I hated art class at school. I could see so clearly in my head what I wanted my drawing to look like - but my hands just wouldn't obey me. Despite endless tutoring from sympathetic teachers, I left school with an unhealthy distaste for creating my own art. I simply didn't have the physical skills, knowledge of technique, or the temperament to continue.

These days, I enjoy playing with algorithmic art where I am more comfortable controlling the input and output.

A few weeks ago, I went to a "PromptJam" at London's Newspeak House. Think of it like an informal hackathon with people playing with various AI tools to create... something.

After chatting to lots of lovely people, I decided to try my hand at "Midjourney". The concept is very simple - give it a prompt like "Oil painting, woman, dark skin, red dress, eating an apple, ornate frame" and, after a few minutes, it will spit out something like:

Four images. Each show a dark skinned woman in a red dress. She is eating an apple. The frame around the painting is ornate.

Umm... What? Excuse me... What is this witchcraft?

One of the marvellous thing is - the more you look, the more oddities you notice. Why does the subject's hair extend beyond the frame? Do those apples look right to you? What on earth is going on with their fingers? Are those eyes pointing in the right direction? Why are they all in the same pose? I didn't say anything about the model's age - why are they all young women?

That's kinda what prompt-jamming is. How do you convince the computer to draw what you want it to draw? How do you get your imagination onto the screen?

(Aside - the Midjourney user interface is dog-shit. It's all Discord-based. So you have a barrage of other people's images scrolling by. There's no instructions on what the buttons do. GAH! Just build a proper website!)

Midjourney is great for a first draft. If, like me, you struggle to give shape to your ideas then it is nothing short of magic. It gets you through the first 90% of the hard work. It's then up to you to refine things.

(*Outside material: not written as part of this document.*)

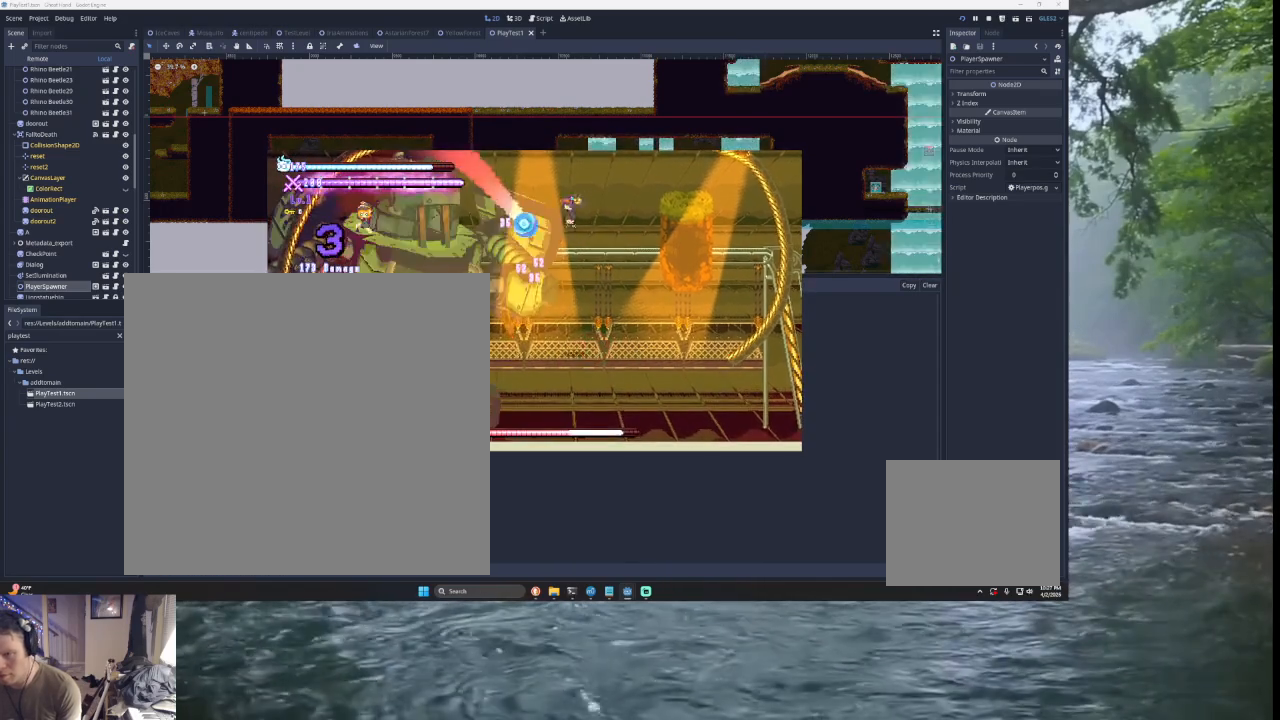
{"buttons": [], "left_stick": "left", "right_stick": "center", "events": [[100, "R2", "down"], [100, "left_stick", "center"], [233, "R2", "up"], [467, "left_stick", "left"]]}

It's fascinating to see where artistic AIs tend to fail. Here's "William Shakespeare programming a commodore 64, 1980s, magazine cover, 4k, realistic, photograph".
Four generated images.

Amazing! But take a look at the hands! If you squint, those could be old-school computers. Why has it put Shakespeare inside the computer? Why is the text just random squiggles?

Hands and text. Why are they so difficult? You know when you're in a dream and you try to read - and all you see is illegible blobs of ink? That's how Modjourney sees text. Here is a "photo of text, high resolution, Shakespearean, sonnet, poetry":

Four drawings of scrolls. The text is just squiggles.

It's also interesting to see how well it recognises common media properties. Here's "propaganda poster, mickey mouse crushes the workers, museum piece, jagged edges"

Mikey Mouse is distorted on a series of posters.

It gets the cliché of what a Soviet propaganda poster looks like! And then, when you look closer, it breaks down. In fact, you could argue that AI art is merely a cliché generation engine. Give it a prompt like "video game cover art" or "romantic novel cover" and it will conform entirely to your expectations.

As an example, here's a simple prompt "John Lennon staring as an action hero, film poster". Even before the generation started, I had a fair idea of what it would produce.

Four photos of John Lennon staring at the camera. It looks like an action movie poster.

Curiously, Midjourney bans certain words. You can't order it to draw a "nude" artwork. Presumably to stop people creating deepfakes of real people. But throw it a prompt with euphemisms like "rubens, renaissance painting, Aphrodite, full length, diaphanous, oil on canvas, ornate frame" and it'll happily spit out something a bit risqué.

Four semi-nude artworks.

Again, look at the feet! And the hands! Yes, Rubens painted women of roughly that shape - but if he'd done them that badly he'd've been laughed out of the gallery.

There's another curio - take a look at the top left painting. Notice anything in the bottom right corner? Midjourney has seen that lots of photos of oil paintings have a copyright notice in the corner, so has placed some text there.

I like building silly artistic things like "A Collection of Imaginary Software" but I don't have the skill to create illustrations. At the moment things like Midjourney are a starting off point. Or a way to generate placeholders. Or a prompt for a human artist to create something better.

Midjourney lets me quickly be wrong in an interesting direction.